The retired civil servant is one of millions of people living in interwar housing – from Blackpool to Barking – which the Royal Institute of British Architects (RIBA) has identified as in urgent need of overhaul. Many homeowners have already tried to fix the problems with uPVC double glazing and loft insulation, but the biggest problems – uninsulated walls and cash- and carbon-guzzling boilers – are harder to crack.
“We have double glazing, but it’s difficult to keep warm,” said Baccass. “I tried to go for cavity wall insulation but it was too expensive.”
With rising gas heating and food bills, she is now considering switching the heating on only once instead of three times daily.

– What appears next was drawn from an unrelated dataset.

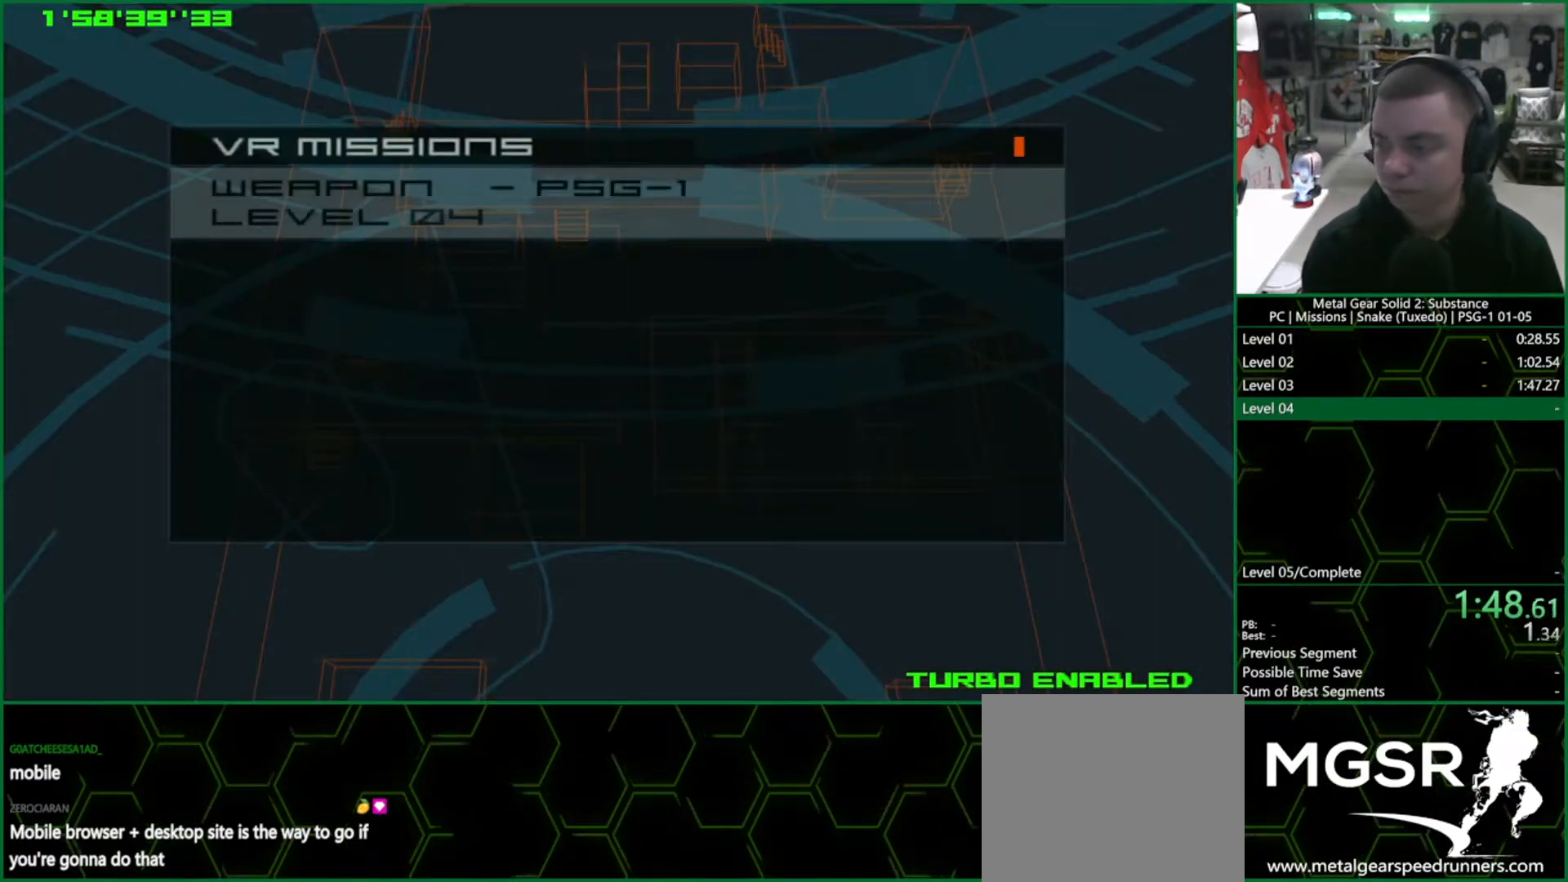
{"buttons": ["CROSS", "CIRCLE"], "left_stick": "center", "right_stick": "center", "events": []}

More worryingly, she is having to rethink what food she buys, a particular problem as she is diabetic.
“I was always able to buy good value food that is good for my body, but now I am tempted to buy some of the rubbish.”
In Kingstanding in north Birmingham, the largest council housing development in Europe when it was created in the 1930s, Lee Mason, 80, has also decided that insulating his walls – the source of about 50% of heat loss in many cases, according to the RIBA – was too expensive.
He installed solar panels on the roof and insulated the loft, but was told it would cost several thousand pounds to insulate his walls, which were built without cavities.
“We’re very economical, we can’t do any more to be honest with you,” he said. “We only heat the lounge and the kitchen during the day. And our fuel bills are reasonable at the moment. But getting the walls insulated is a lot of money.”
Nearby lives Sharon Merryweather, 62, who has felt the benefit of insulating the loft of her 1937 home before Christmas, to save money before the energy price rises come in.
“Without insulation it can be quite draughty, but luckily we haven’t had a bad winter this year,” she said. “The bedrooms are much warmer since we’ve had the [loft] insulation put in though.”
Tam, 39, a mother-of-two living in an interwar home in Dagenham, said it was long past time that the government tackled insulation. She said her “penny-pinching” landlord refused to insulate the walls. There are draughts around doors and a 5cm gap in one room between the skirting and floorboards that lets cold air stream in. She is already paying £80 a month on her gas meter and is regularly in her emergency credit.
“It’s hard to keep it warm, but I need it warm,” she said. “I can’t have my children going cold.”